Martha “Mattie” Branson
Mattie Branson, daughter of Reuben Branson and Louisa
Armstrong, was born 29 October 1882 in Mariposa County, probably at Hite’s Cove. She was a twin of
Mabel. Her formal name was Martha. She is not to be confused with her father’s sister, who was
another Martha “Mattie” Branson.
Mattie was raised in the foothills of Mariposa and Madera County. (While Mattie was a small child, Madera County did not yet exist; the territory it is now comprised of was then part of Fresno County.) The family frequently shifted its base from various mining sites or the places Reuben worked as a lumberman, sawmill worker, and blacksmith. These places include the Potter Ridge and Grub Gulch areas. By the middle of the 1890s, as William and David, the oldest sons of the family, became old enough to help with financial support, Louisa chose to stop moving about -- even though Reuben continued to roam in search of opportunities -- and settled into a house in the quarry town of Raymond in Madera County.

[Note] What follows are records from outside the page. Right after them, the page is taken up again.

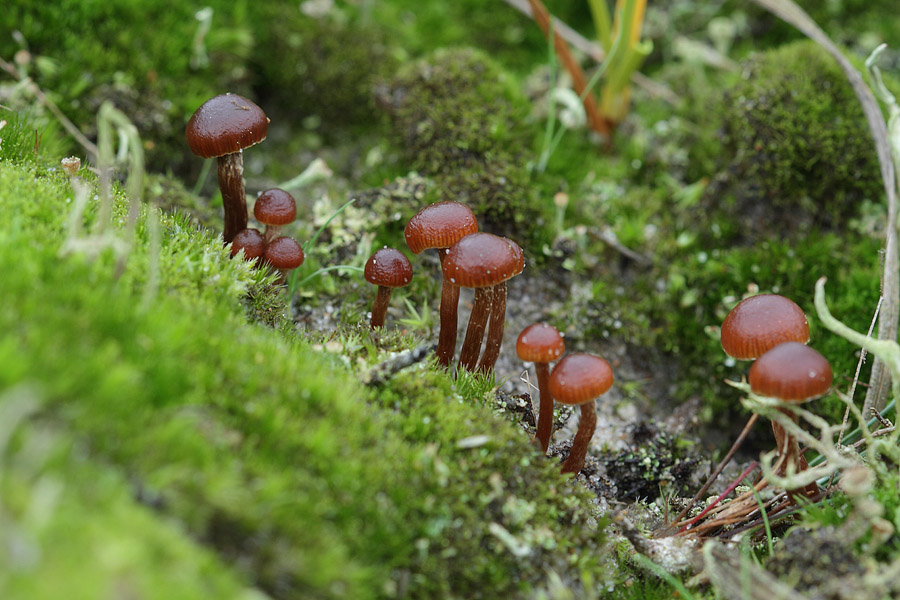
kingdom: Fungi
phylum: Basidiomycota
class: Agaricomycetes
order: Agaricales
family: Strophariaceae
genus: Deconica
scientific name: Deconica montana
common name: rødbrun stråhat
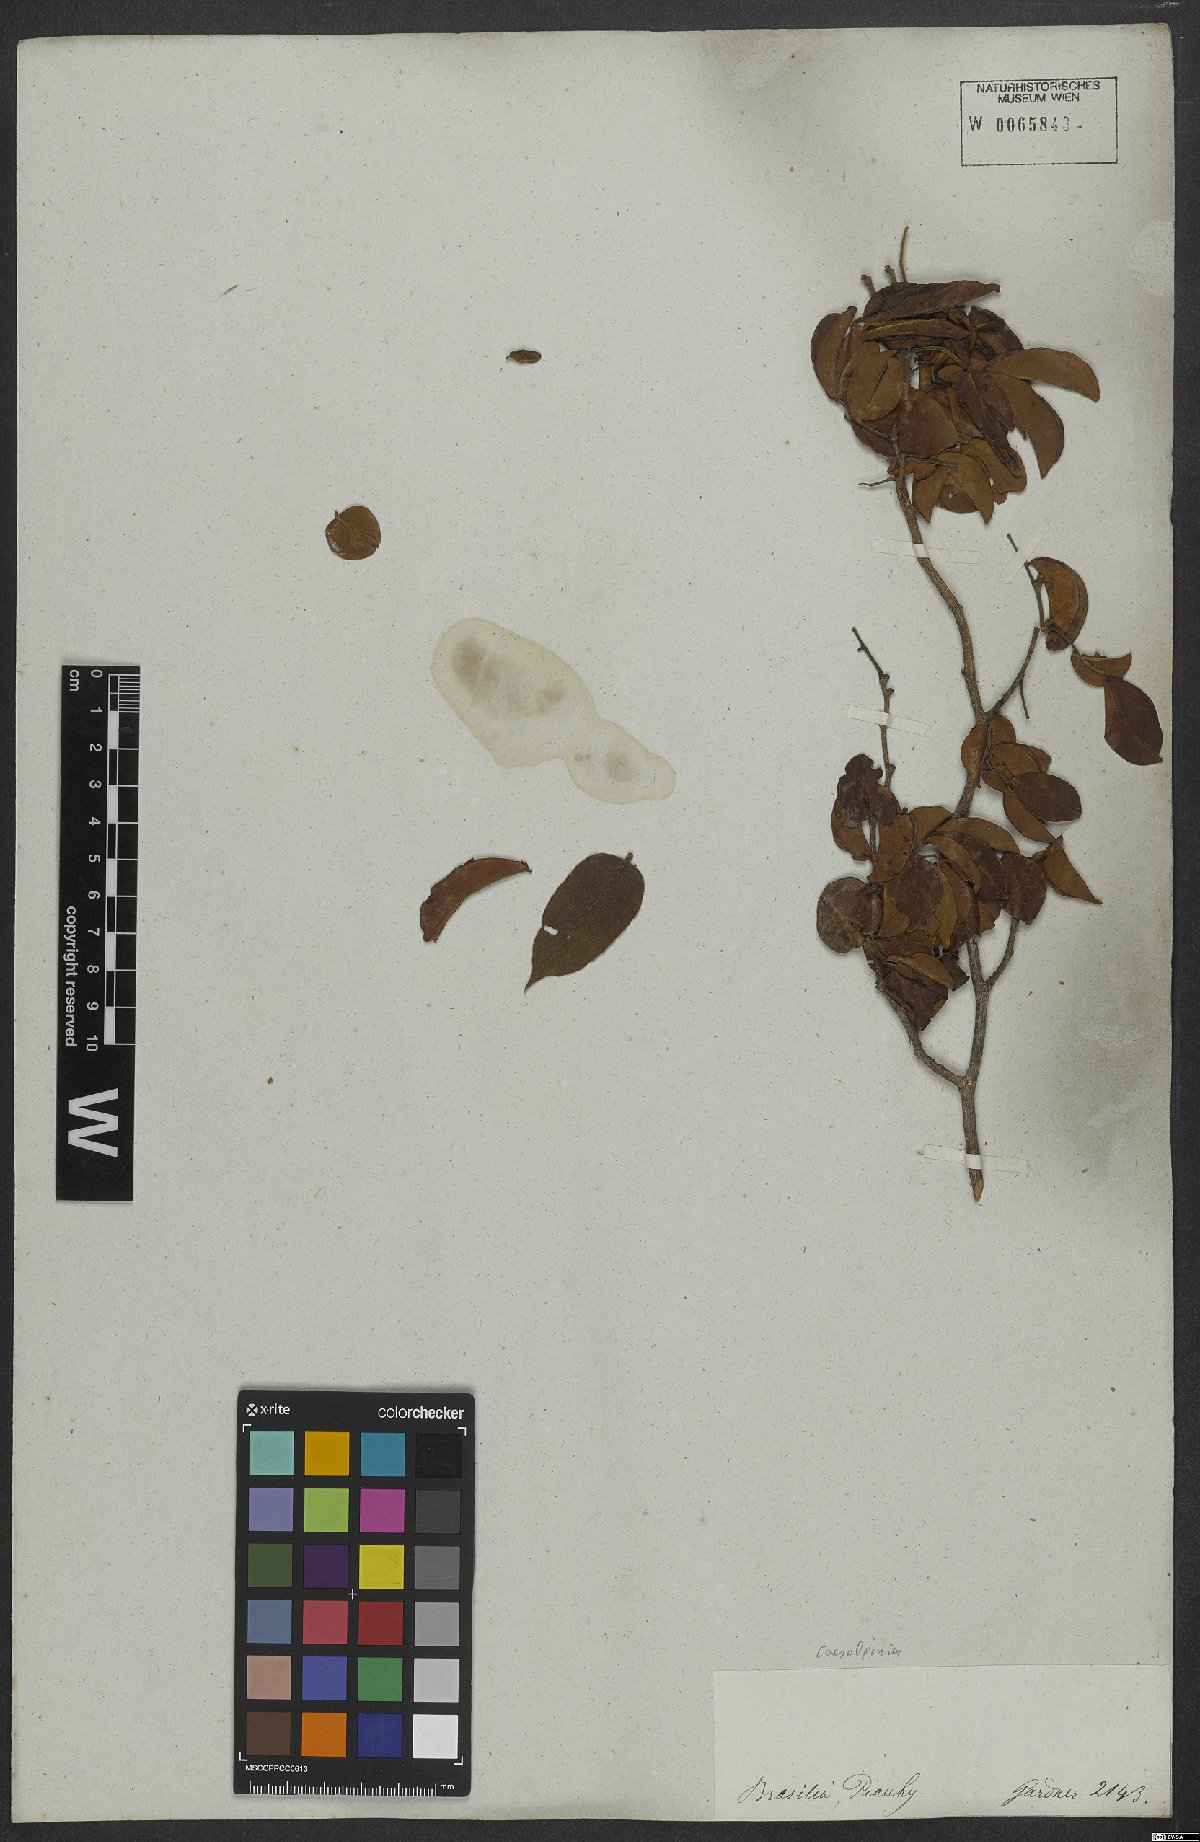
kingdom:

During the Raymond years Mattie, along with her twin sister, was increasingly called upon to be a young woman of the household. Finances and family dynamics were such that all the Branson girls were hired out as domestic servants in local homes at various times while in their early teens. With older sister Mamie crippled by either polio or an untreated hip displacement, Mattie and Mabel shouldered an extra amount of responsibility.

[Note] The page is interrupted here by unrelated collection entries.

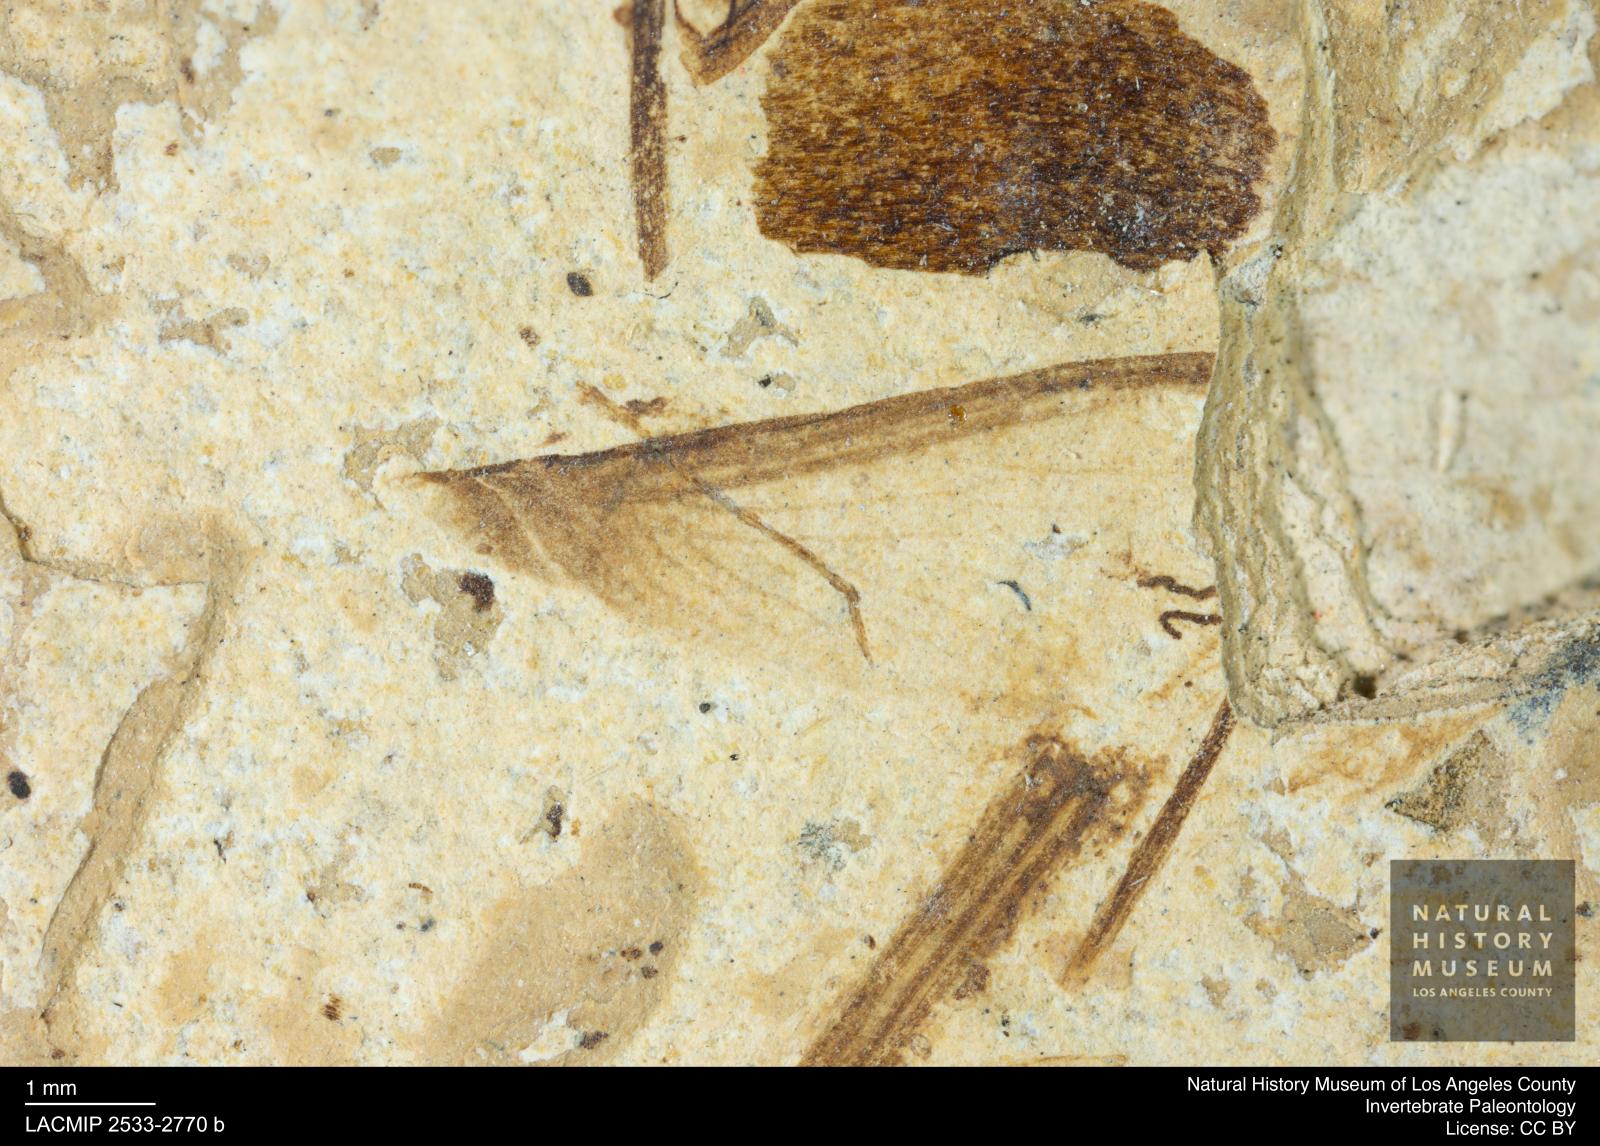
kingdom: Animalia
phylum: Arthropoda
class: Insecta
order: Blattodea
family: Hodotermitidae
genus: Ulmeriella
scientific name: Ulmeriella bauckhorni
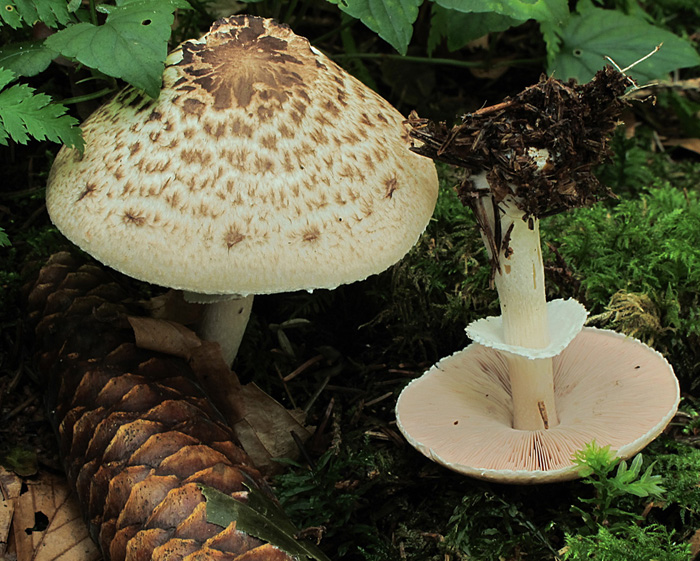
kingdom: Fungi
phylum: Basidiomycota
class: Agaricomycetes
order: Agaricales
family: Agaricaceae
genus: Agaricus
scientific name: Agaricus impudicus
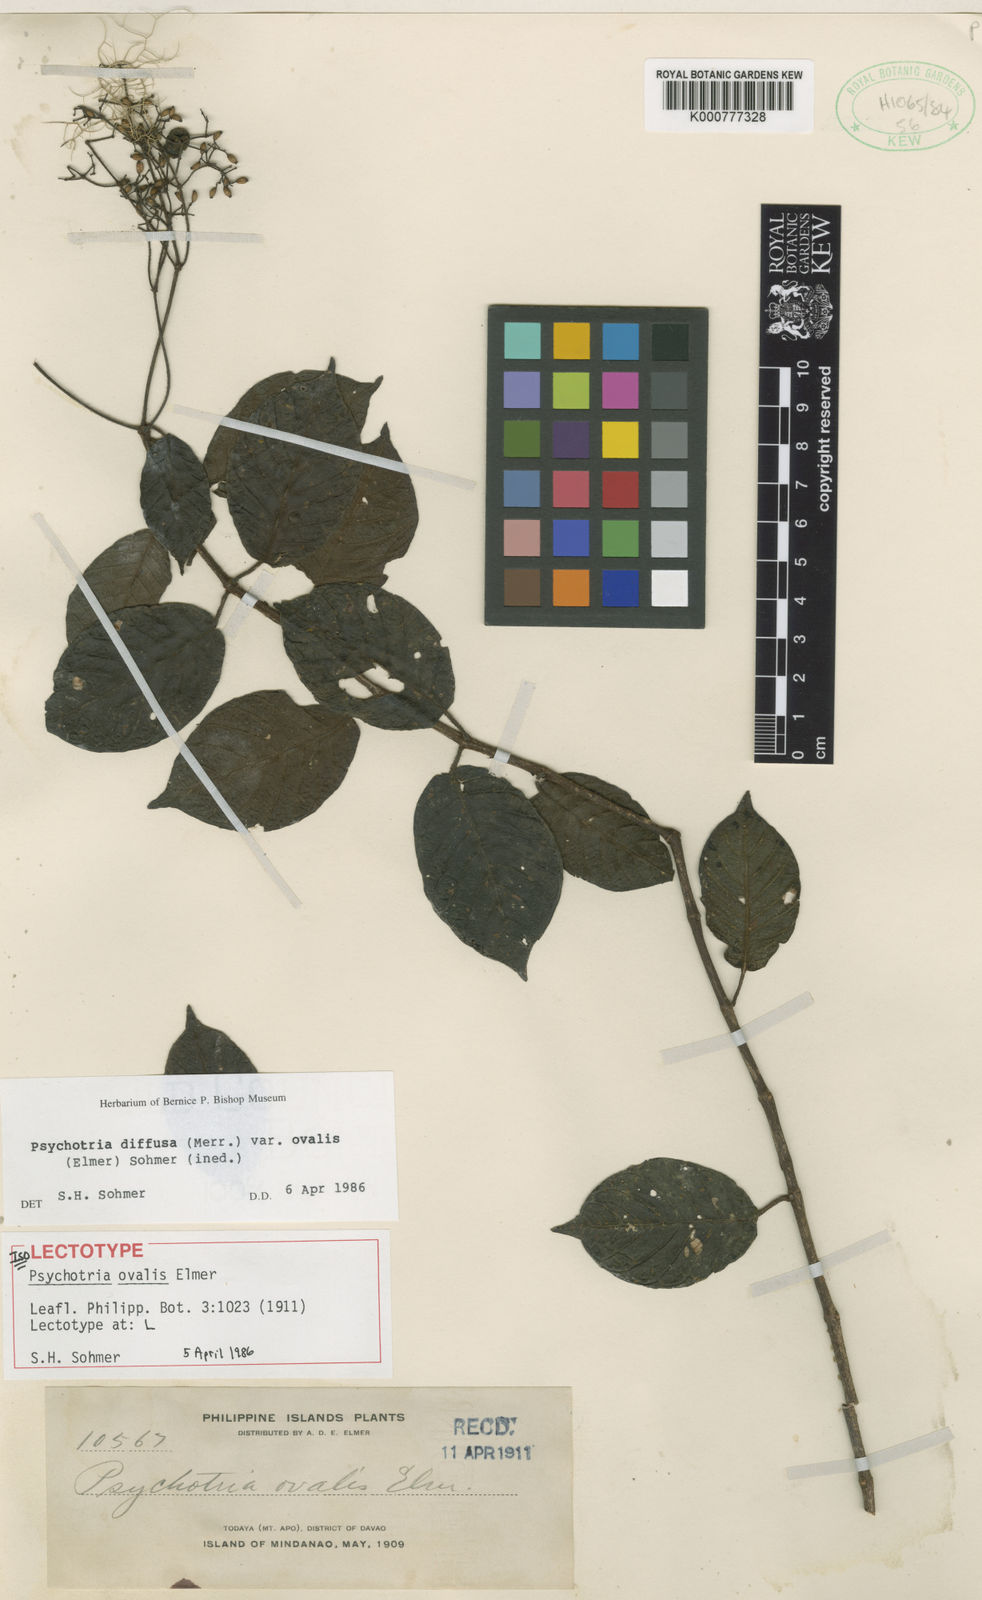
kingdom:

In the latter part of 1900 Reuben Branson took a job with the Yellow Aster Mining Company in the Indian Wells Valley on the eastern side of the Sierra Nevada range, in Kern County near the corners of Inyo and San Bernardino Counties. The family moved to Randsburg, a company town. Mattie was old enough to be out on her own but it is thought she came along at first. If so, she did so only briefly. She was in Fresno County when she died 4 January 1902 of diphtheria. She was buried at Arbor Vitae Cemetery, Madera, CA near her brother William Henry Branson, who had died five years earlier from a similar cause. Arbor Vitae over the next few decades would be the place where the remains of many members of the families of Reuben Branson and his brother John Sevier Branson, Jr. would be laid to rest. Her gravemarker (shown above at left) is engraved with the wrong birth year.